Isis didn’t know what to believe.
Traffic came to a sudden crawl. An accident involving three cars and a herd of camels blocked most of the road. While the men and the camel owners argued loudly and gestured with swinging arms and waving hands at one another, all the cars pressed into one narrow channel, bumpers kissing as they wound around the melee. An errant camel swung its back end into the roadway, nearly blocking their progress. Thorne stomped on the brakes, forcing Isis to brace herself against the cracked vinyl dashboard.
“A spy?! Seriously? So all this running, chasing, shooting, beating people to a pulp is child’s play to you?”
He cursed under his breath and locked gazes with her for a moment. The intensity stole the air from her lungs.
“It’s never child’s play, and I’m not here in that capacity.”
“Well, actually, you are,” she pointed out—reasonably, she thought—“since we’ve done little else besides running and shooting since we got here. Is that how you hurt your leg?”
“Do you ever stop asking questions?”
“As soon as I get answers. That usually shuts me up for a while.”
“Describe Dylan.” His tone was curt, short, all business.
A spy, for God’s sake.

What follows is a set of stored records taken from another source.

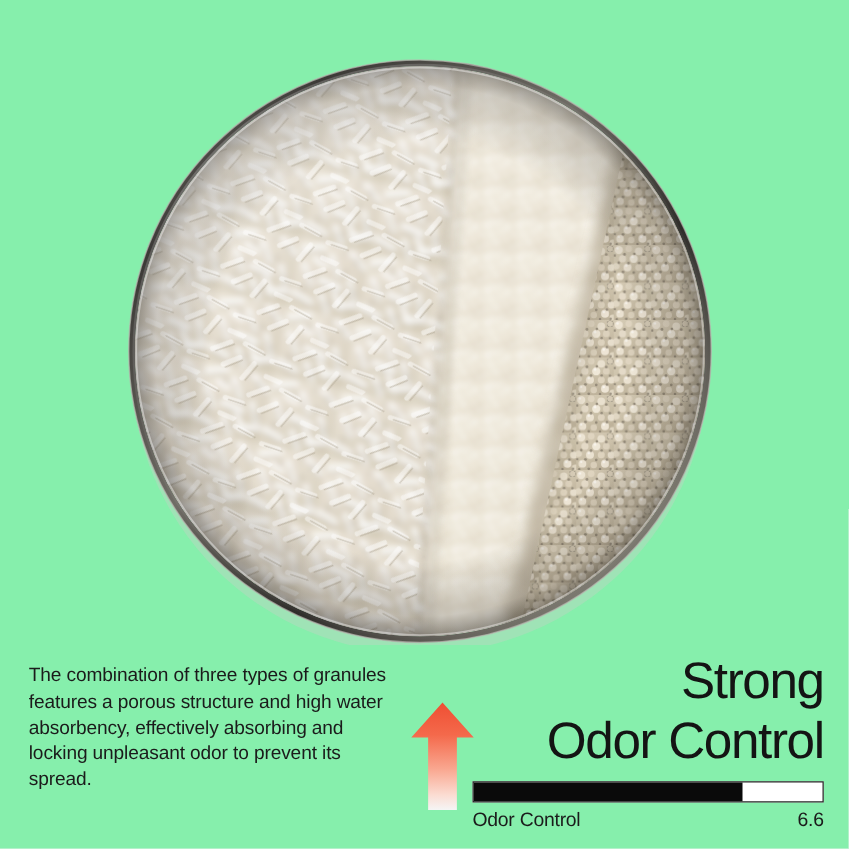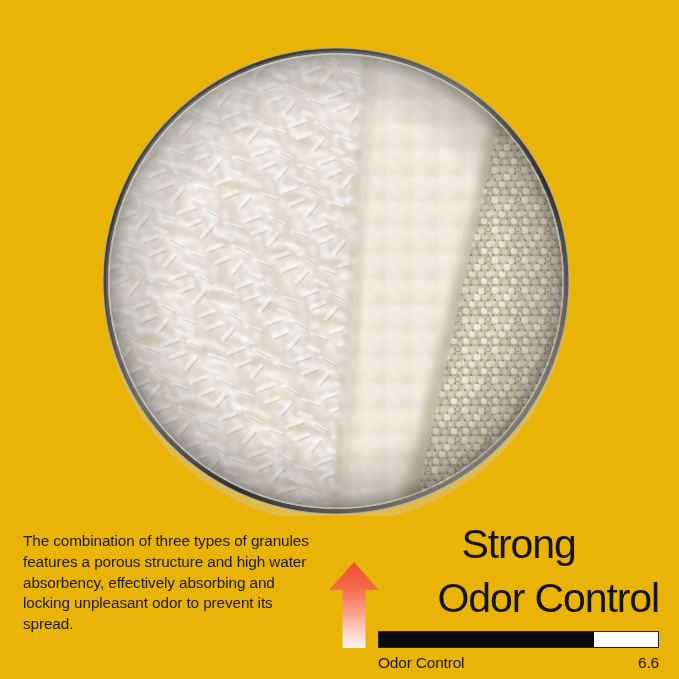--- a/index.html
+++ b/index.html
@@ -56,21 +56,21 @@
 
   #headline {
     text-align:right;
     color:#141414;
     font-size:41px;
     line-height:0.98;
     letter-spacing:-1.1px;
     font-weight:400;
   }
   #headline .hl-line { display:block; white-space:nowrap; }
-  #headline .hl-line-1 { margin-bottom:14px;text-align:center; }
+  #headline .hl-line-1 { margin-bottom:8px; }
 
   #meter {
     margin-top:13px;
     position:relative;
     width:281px; height:17px;
     background:#ffffff;
     border:1.5px solid #242424;
   }
   #meter-fill {
     position:absolute;
@@ -92,21 +92,21 @@
   }
   #meter-score {
     font-size:15.5px;
     color:#1b1b1b;
     letter-spacing:-0.2px;
   }
 </style>
 </head>
 <body style="background: rgb(245, 245, 245);">
 
-<div id="page" style="background: #eab308;">
+<div id="page" style="background: #86efac;">
 
   <div id="dish-wrap">
     <svg id="dish-svg" viewBox="0 0 470 470" xmlns="http://www.w3.org/2000/svg">
       <defs>
 
         <clipPath id="dishClip">
           <circle cx="235" cy="235" r="228"></circle>
         </clipPath>
 
         <linearGradient id="rimGrad" x1="0" y1="0" x2="1" y2="1">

It was hard to wrap her brain around that. “He’s about five eight. Shou
lder-length caramel-colored hair, he favors ponytails—says it’s sexy—has light brown eyes—”
“What the hell kind of color is ‘caramel’?” he demanded, easing onto the verge and navigating past the stalled cars, animals, and wandering people by driving off the road and onto the sand.

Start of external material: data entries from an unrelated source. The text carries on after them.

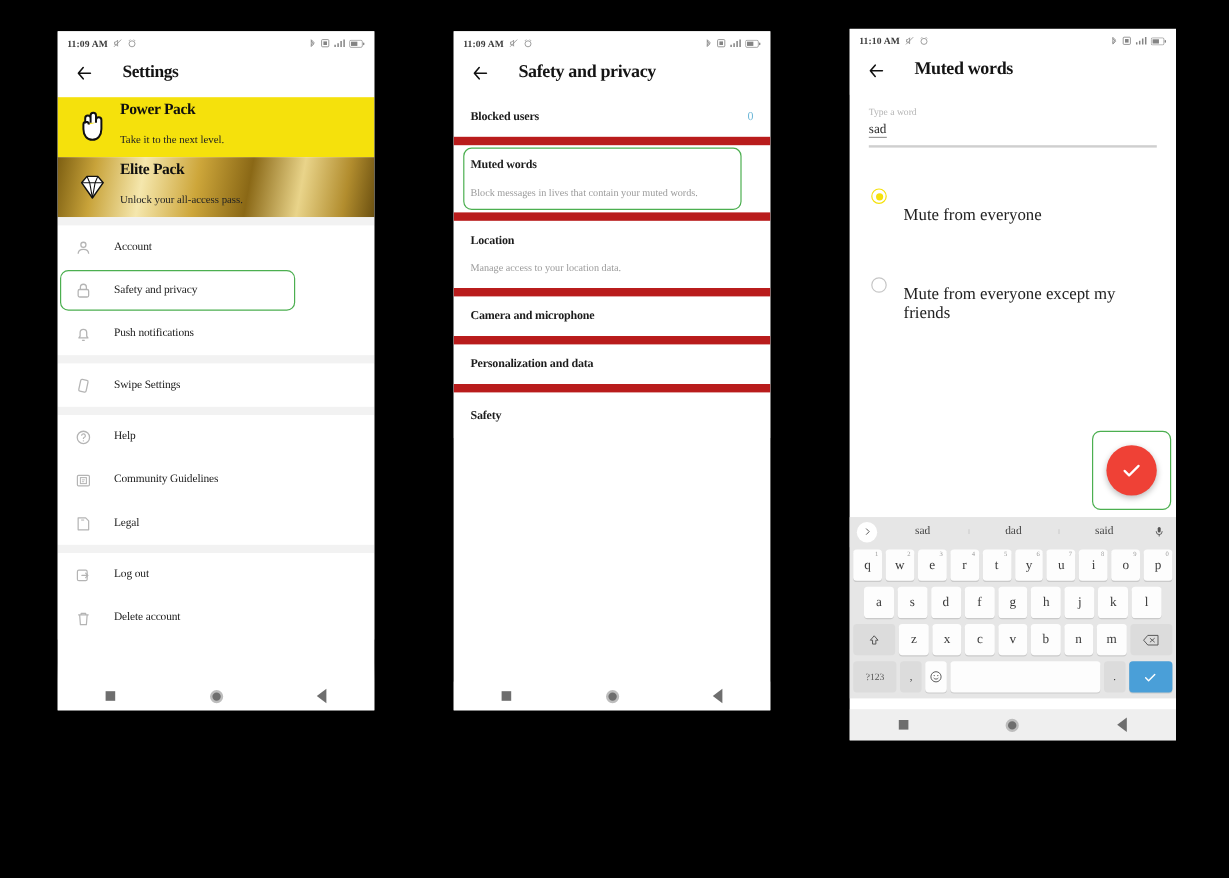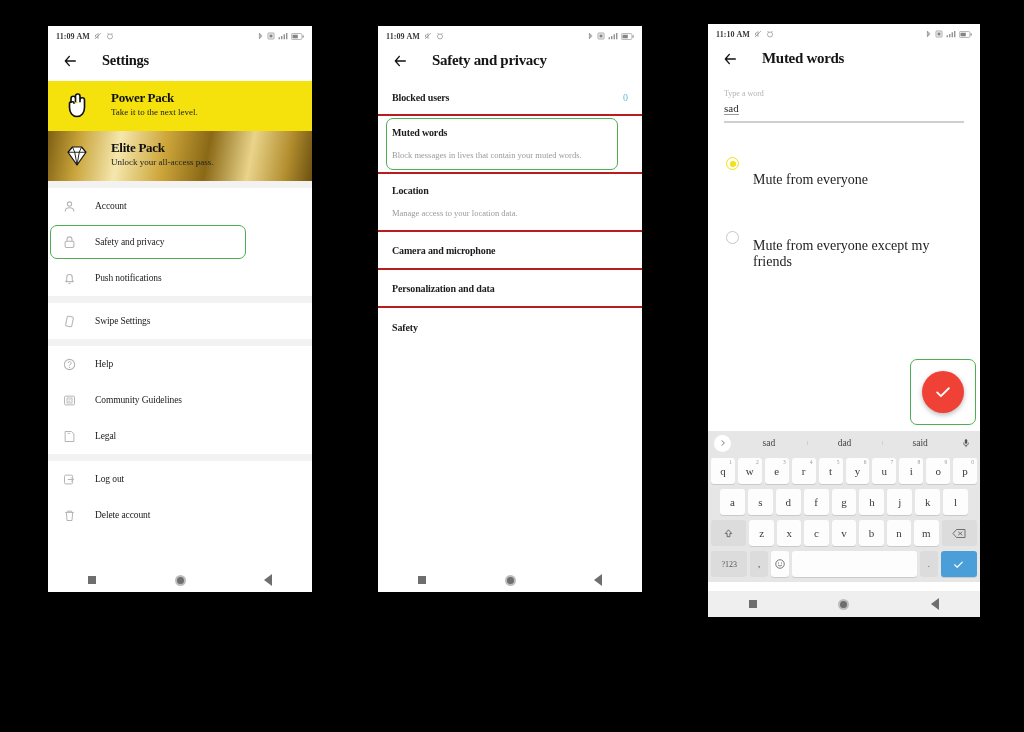--- a/index.html
+++ b/index.html
@@ -43,40 +43,40 @@
   }
   .appbar .back { width: 16px; height: 16px; flex: 0 0 auto; cursor: pointer; }
   .appbar .title {
     font-size: 15px; font-weight: bold; color: #141414;
     letter-spacing: -0.3px;
   }
   #phone1 .appbar .title { font-size: 14.5px; }
 
   
   .promo {
-    display: flex; align-items: flex-start; gap: 19px;
+    display: flex; align-items: flex-end; gap: 8px;
     padding: 10px 14px;
     cursor: pointer;
   }
   .promo-power { background: #F5E10C; height: 50px; }
   .promo-elite {
     height: 50px;
     background: linear-gradient(100deg,#8a6a15 0%,#c9a53c 10%,#f3e2a0 26%,
       #d8b košt 0%, #cfa83b 42%, #8c6a18 58%, #e6cf7e 74%, #b99433 88%, #6f5311 100%);
   }
   .promo-elite {
     background: linear-gradient(100deg,#7d5f12 0%,#c8a33a 12%,#f5e7ad 27%,
       #cda63a 44%, #8a6816 60%, #e9d48a 76%, #b28d2e 90%, #6b5010 100%);
   }
   .promo-txt .ptitle {
     font-size: 13px; font-weight: bold; color: #0f0f0f;
     letter-spacing: -0.3px; line-height: 1.15;
   }
   .promo-txt .psub {
-    font-size: 9px; color: #232323; margin-top: 1px; line-height: 1.15;
+    font-size: 9px; color: #232323; margin-top: 12px; line-height: 1.15;
   }
   .promo-ico { width: 30px; height: 30px; flex: 0 0 auto; }
 
   
   .list { background: #ffffff; }
   .grp-gap { height: 7px; background: #f2f2f2; }
   .row {
     display: flex; align-items: center; gap: 18px;
     padding: 0 14px; height: 36px;
     cursor: pointer; position: relative;
@@ -86,21 +86,21 @@
   .hl-box {
     position: absolute;
     border: 1.6px solid #4caf50;
     border-radius: 7px;
     pointer-events: none;
   }
 
   
   .srow {
     padding: 11px 14px 11px 14px;
-    border-bottom: 2px solid #b91c1c;
+    border-bottom: 7px solid #b91c1c;
     position: relative; cursor: pointer;
     display: flex; justify-content: space-between; align-items: flex-start;
   }
   .srow .stitle { font-size: 10px; font-weight: bold; color: #1c1c1c; letter-spacing: -0.15px; }
   .srow .ssub { font-size: 8.5px; color: #9a9a9a; margin-top: 12px; line-height: 1.3; max-width: 200px; }
   .srow .scount { font-size: 10px; color: #6fb8d8; }
   .srow.tall { min-height: 52px; }
 
   
   .field-wrap { padding: 10px 16px 0 16px; }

“A warm brownish blond. I have a picture if you—”
He held out an imperious hand. He didn’t snap his fingers. That was implied. With a sigh Isis got her phone out of her bag,
She scrolled through the images, then placed the phone in his hand.

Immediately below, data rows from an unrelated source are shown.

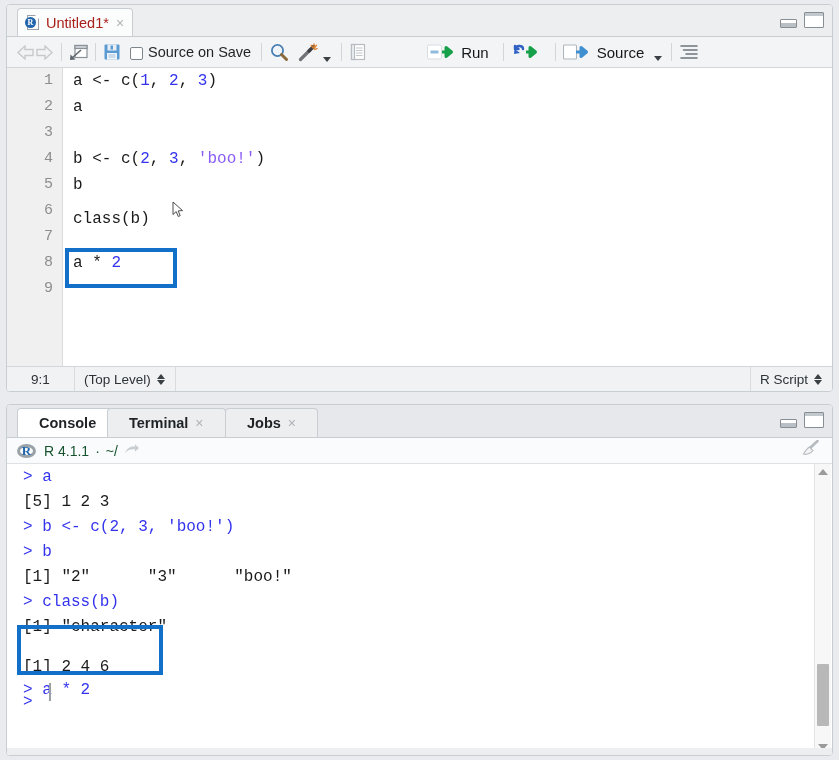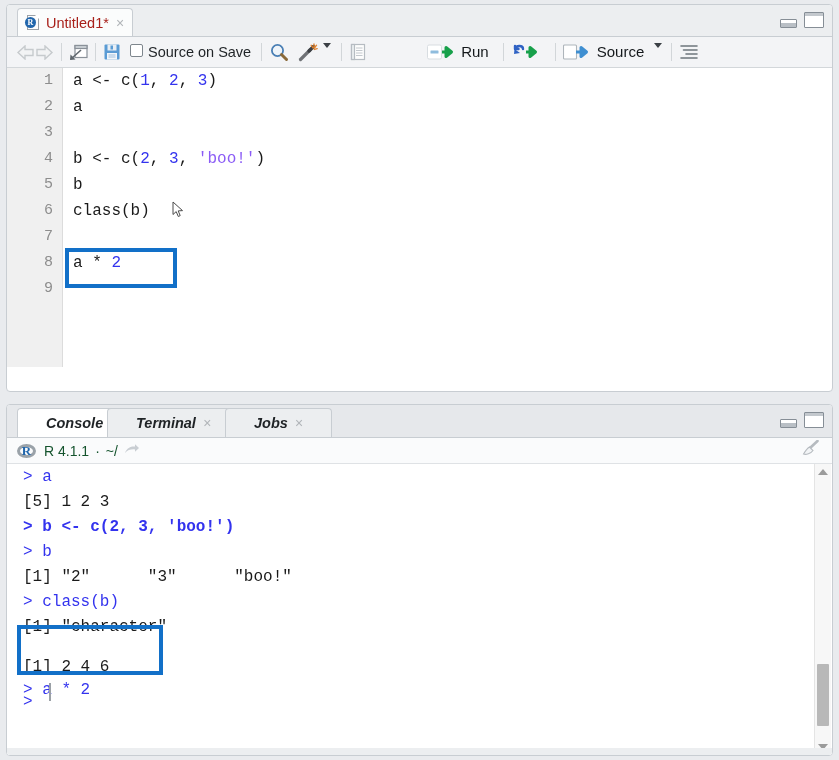--- a/index.html
+++ b/index.html
@@ -130,21 +130,21 @@
     align-items: center;
     padding-left: 9px;
     box-sizing: border-box;
   }
   .tb-sep {
     width: 1px;
     height: 18px;
     background: #d2d6d9;
     margin: 0 7px;
   }
-  .tb-item { display: flex; align-items: flex-start; }
+  .tb-item { display: flex; align-items: flex-end; }
 
   .chk-box {
     width: 13px; height: 13px;
     border: 1.5px solid #7e868d;
     border-radius: 2px;
     background: #fff;
     box-sizing: border-box;
     margin-right: 5px;
   }
   .tb-label {
@@ -278,27 +278,26 @@
   }
   .ctab {
     position: absolute;
     top: 3px;
     height: 29px;
     border: 1px solid #c8cdd2;
     border-bottom: none;
     border-radius: 4px 4px 0 0;
     display: flex;
     align-items: center;
-    padding: 0 28px;
+    padding: 0 21px;
     box-sizing: border-box;
     font-size: 14.5px;
     font-weight: bold;
     color: #1f2326;
     background: #eceef0;
-    font-style: italic;
   }
   .ctab.active { background: #ffffff; }
   .ctab .cls { margin-left: 7px; color: #b0b4b8; font-weight: normal; font-size: 14px; }
 
   .console-info {
     position: relative;
     height: 26px;
     background: #fafbfc;
     border-bottom: 1px solid #dfe2e5;
     display: flex;
@@ -539,35 +538,46 @@
         <span class="gutter-num" style="top:186px;">8</span>
         <span class="gutter-num" style="top:212px;">9</span>
       </div>
 
       <div id="code-lines">
           <div class="code-line" style="top: 4px;"><span class="tok-op">a &lt;- c(</span><span class="tok-num">1</span><span class="tok-op">, </span><span class="tok-num">2</span><span class="tok-op">, </span><span class="tok-num">3</span><span class="tok-op">)</span></div>
           <div class="code-line" style="top: 30px;"><span class="tok-op">a</span></div>
           <div class="code-line" style="top: 56px;"></div>
           <div class="code-line" style="top: 82px;"><span class="tok-op">b &lt;- c(</span><span class="tok-num">2</span><span class="tok-op">, </span><span class="tok-num">3</span><span class="tok-op">, </span><span class="tok-str">'boo!'</span><span class="tok-op">)</span></div>
           <div class="code-line" style="top: 108px;"><span class="tok-op">b</span></div>
-          <div class="code-line" style="top: 134px;"><span class="tok-op">class(b)</span></div>
+          <div class="code-line" style="top: 142px;"><span class="tok-op">class(b)</span></div>
           <div class="code-line" style="top: 160px;"></div>
           <div class="code-line" style="top: 186px;"><span class="tok-op">a * </span><span class="tok-num">2</span></div>
           <div class="code-line" style="top: 212px;"></div>
         </div>
 
       <span class="mouse-cursor" style="left:165px; top:133px;">
         <svg width="12" height="17" viewBox="0 0 12 17">
           <path d="M1 1 L1 13.5 L4.2 10.6 L6.3 15.5 L8.2 14.6 L6.2 9.9 L10.5 9.6 Z" fill="#ffffff" stroke="#4a4a4a" stroke-width="1"></path>
         </svg>
       </span>
 
       <div class="hl-box" style="left:58px; top:180px; width:112px; height:40px;"></div>
     </div>
 
+    <div class="editor-status">
+      <span class="st-cell pos">9:1</span>
+      <span class="st-cell">
+        <span>(Top Level)</span>
+        <span class="updown"></span>
+      </span>
+      <span class="st-right">
+        <span>R Script</span>
+        <span class="updown"></span>
+      </span>
+    </div>
   </div>
 
   <div class="console-pane">
 
     <div class="console-tabbar">
       <div class="ctab active" style="left:10px;">
         <span>Console</span>
       </div>
       <div class="ctab" style="left:100px;">
         <span>Terminal</span>
@@ -601,21 +611,21 @@
           <path d="M17.5 1 L9.5 8.5" stroke="#b6bbc0" stroke-width="2.6" stroke-linecap="round"></path>
           <path d="M9.5 7 L13 10.5 C11 13.5, 6 15, 3.5 14 C5 11.5, 7 8.5, 9.5 7 Z" fill="#f2f4f6" stroke="#b6bbc0" stroke-width="1.1"></path>
         </svg>
       </span>
     </div>
 
     <div class="console-body">
       <div id="console-lines">
           <div class="console-line c-in" style="top: 4px;">&gt; a</div>
           <div class="console-line c-out" style="top: 29px;">[5] 1 2 3</div>
-          <div class="console-line c-in" style="top: 54px; font-weight: bold;">&gt; b &lt;- c(2, 3, 'boo!')</div>
+          <div class="console-line c-in" style="top: 54px;">&gt; b &lt;- c(2, 3, 'boo!')</div>
           <div class="console-line c-in" style="top: 79px;">&gt; b</div>
           <div class="console-line c-out" style="top: 104px;">[1] "2"      "3"      "boo!"</div>
           <div class="console-line c-in" style="top: 129px;">&gt; class(b)</div>
           <div class="console-line c-out" style="top: 154px;">[1] "character"</div>
           <div class="console-line c-in" style="top: 179px; margin-top: 38px;">&gt; a * 2</div>
           <div class="console-line c-out" style="top: 194px;">[1] 2 4 6</div>
           <div class="console-line c-in" style="top: 229px;">&gt;</div>
         </div>
 
       <span class="cursor-bar" style="left:42px; top:219px;"></span>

“I saw this guy twice,” he said. “Yesterday at the airport, and today as we were walking to your friend’s shop.”
“You think he followed us.” It wasn’t a question. If Thorne had seen the car, it had followed them. She was just giving herself time to assimilate all the information.
Thorne’s grip on the wheel turned white-knuckled, as if it were that or throw a punch at someone. His gaze flicked up to the rearview mirror and he frowned. “I don’t think it. Does he know about these cryptic clues of your father’s?”
“I shouldn’t think so. My father was really paranoid someone would beat him to the punch. He trusted Dylan more than he did most people, but much as I love my father, he’s a pretty selfish guy. I don’t think he would’ve told even Dylan about the clues.”
“Why wasn’t the professor’s assistant with him when he discovered the tomb?” Thorne navigated a small herd of goats and a woman standing on the roadside watching the cars inch by. A seven-minute trip had so far taken twenty.
The heat made her back sweat, and her shirt stuck to the hot vinyl seats. The cheap cotton T-shirt was probably staining her sweaty skin Halloween orange by now. She didn’t know how Thorne normally got answers out of people, but she had the distinct feeling he was grilling her. “How do you know he wasn’t?”
The hard, piercing gaze was back, reaching in, stripping her down to her bare bones. The look said he wanted answers and he’d wring them out of her one way or the other. “You said your father was the only one left alive.”